Vector search returns almost random results

Hello Dear embedding fans!

I’m starting my adventure with vector search.
My environment is SBERT where I tried two models to create vector embeddings;

sbert-base-cased-pl & paraphrase-multilingual-MiniLM-L12-v2

I encode phrases that are 300 - 800 characters long. Product descriptions in Polish language.

I loaded embeddings in DB and tried to search similar products (I encode search phrase as parameter with same model).
To my surprise search result is almost random. Looks like these models do not work at all. For instance I search for ‘Xero paper 80’ and I get similar product descriptions as… gloves (not even single word ‘paper’ or ‘xero’ there.

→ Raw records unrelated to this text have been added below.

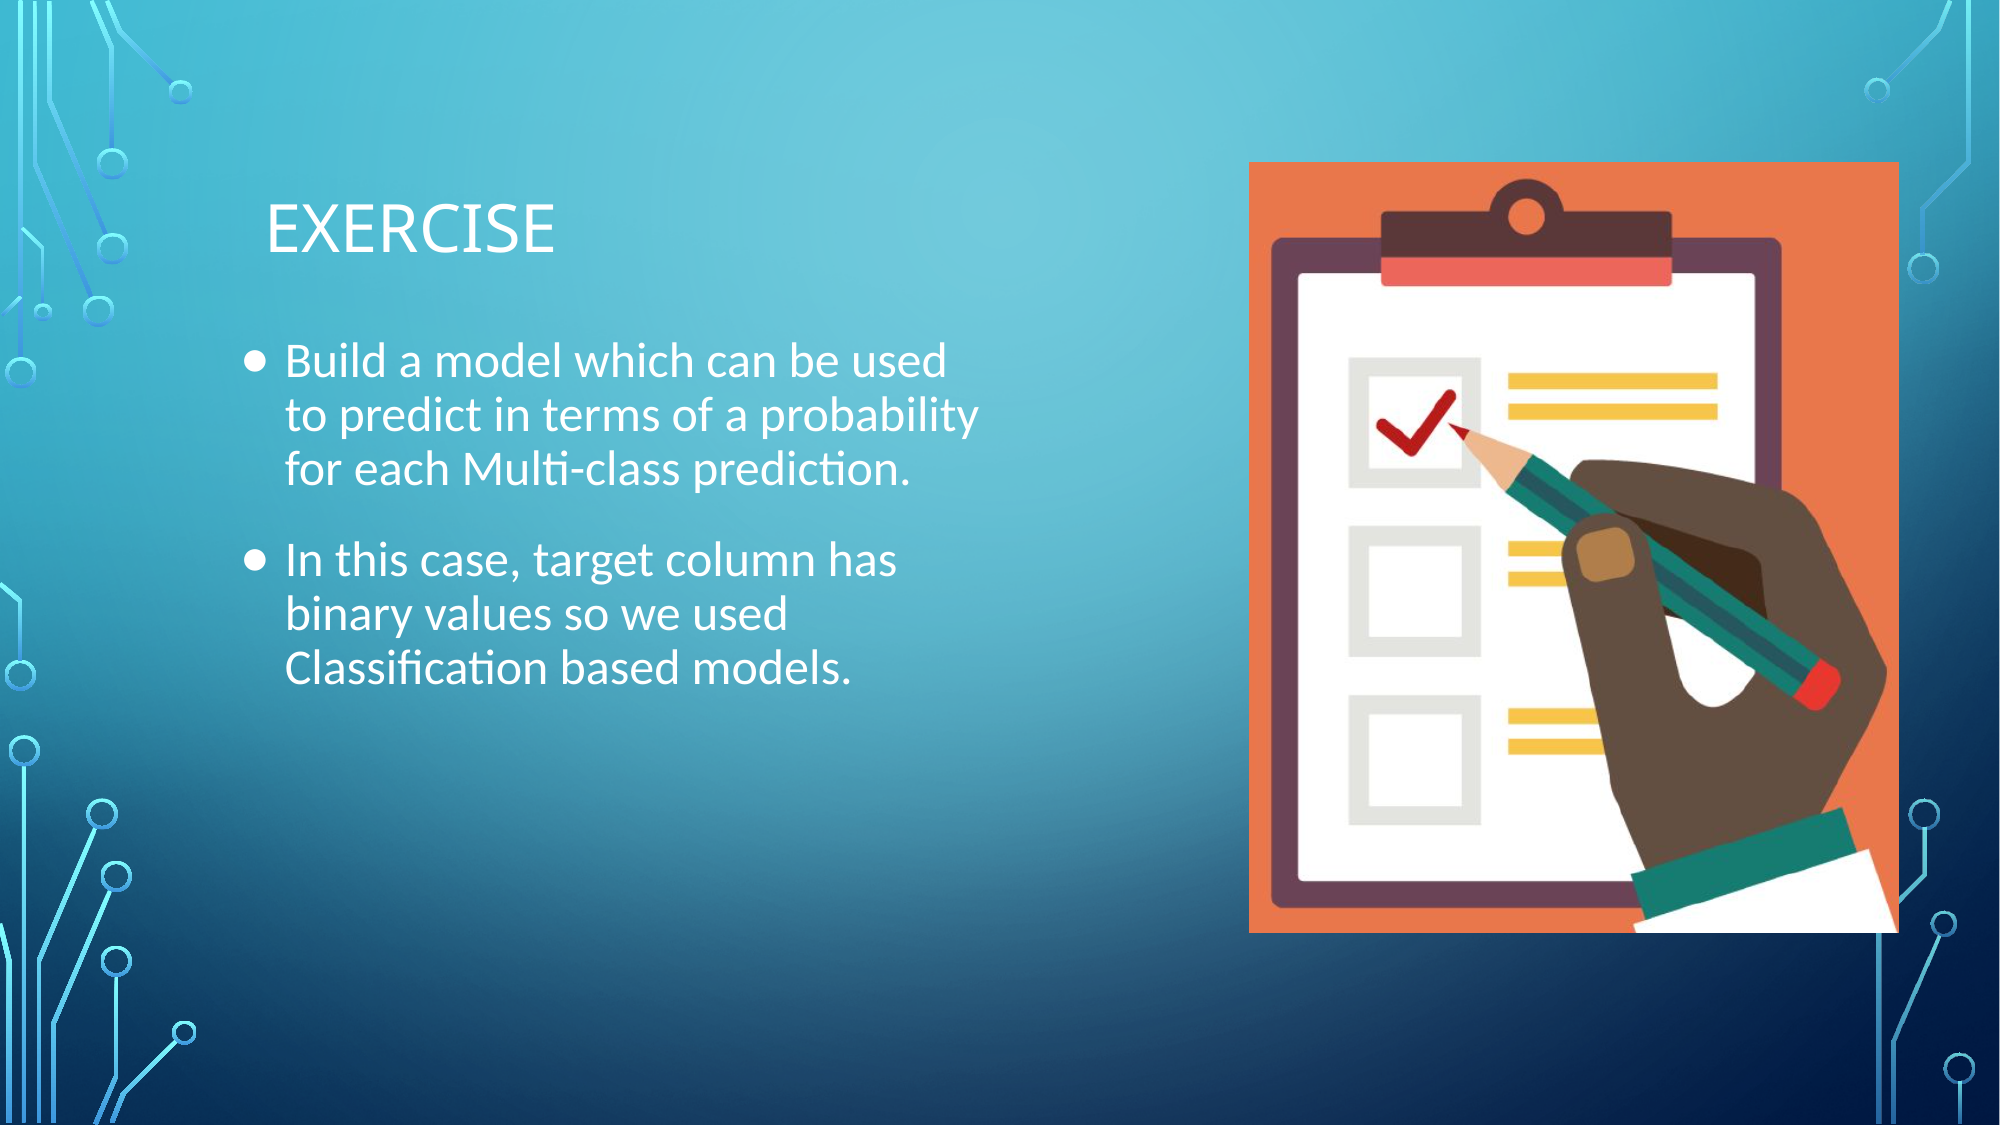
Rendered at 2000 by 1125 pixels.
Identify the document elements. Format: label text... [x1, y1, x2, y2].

title Exercise [249, 99, 1750, 275]
picture [1249, 162, 1899, 934]
list Build a model which can be used to predict in terms of a probability for each Multi-class prediction. In this case, target column has binary values so we used Classification based models. [224, 326, 1000, 933]
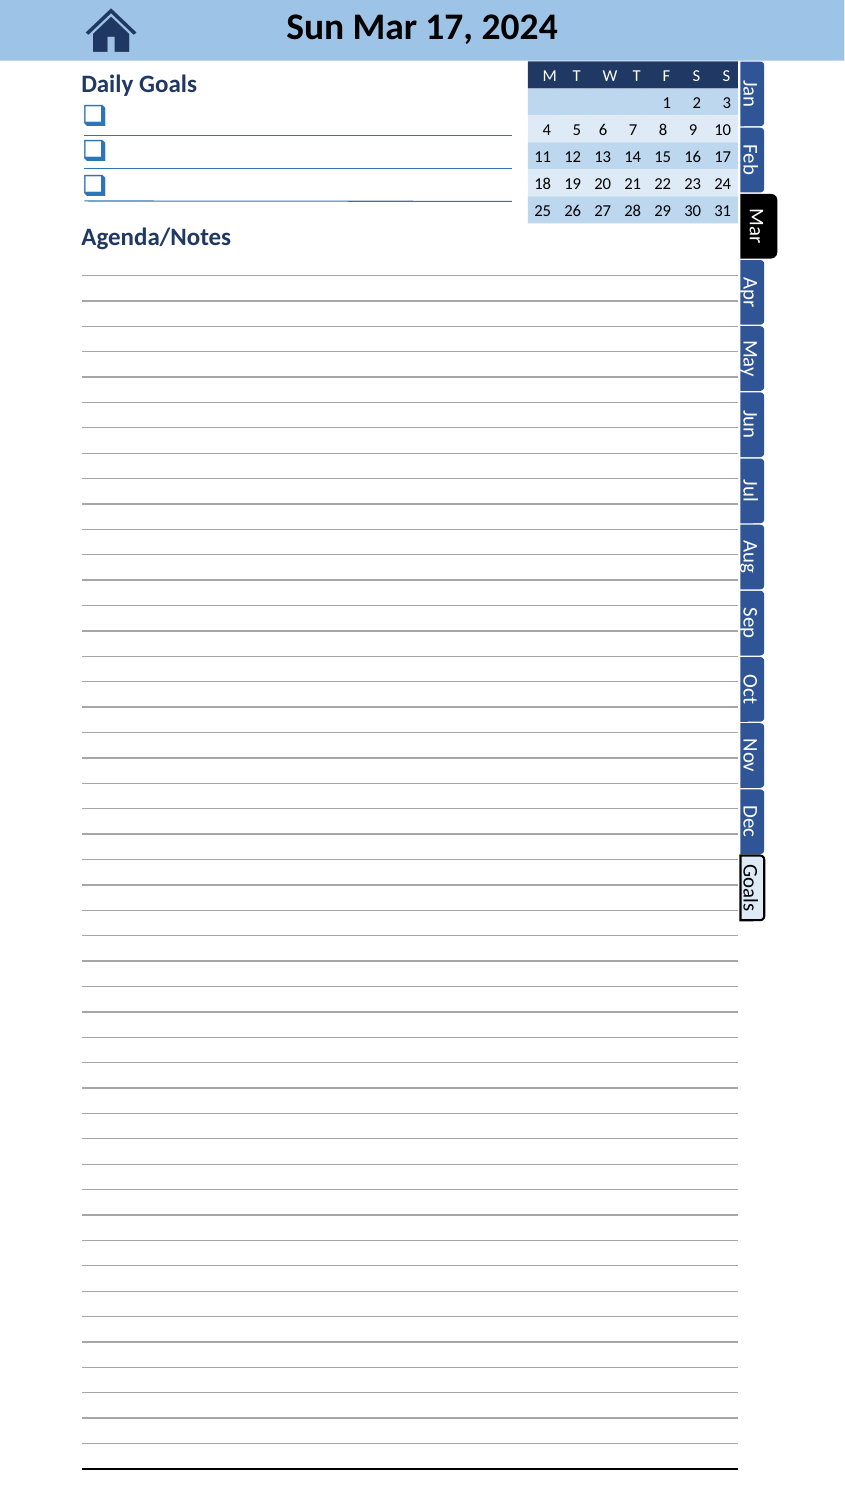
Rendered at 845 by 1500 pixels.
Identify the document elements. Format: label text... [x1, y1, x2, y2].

Is there something I should know?
I would appreciate any suggestion.

Regards,

G.

Can you describe your setup more precisely? I, too, have experienced frequent mistakes in similarity search with embeddings. Using better models can help.

Hi Matti,

simple code:

from sentence_transformers import SentenceTransformer

model = SentenceTransformer('paraphrase-multilingual-MiniLM-L12-v2')
emb = model.encode('some sentence ...')

Then I load this embedding in database and search using vector search options.
Parameter to search I get in exact same way:


search_param = model.encode('some similar search sentence ...')

I get way better result with FullText search.

For asynchronous search I tried ‘msmarco-MiniLM-L-6-v3’ model but results are also very poor.

Full text search works better if the search parameters exactly match the text to search for. Vector search can work better if the search parameters do not match the text exactly.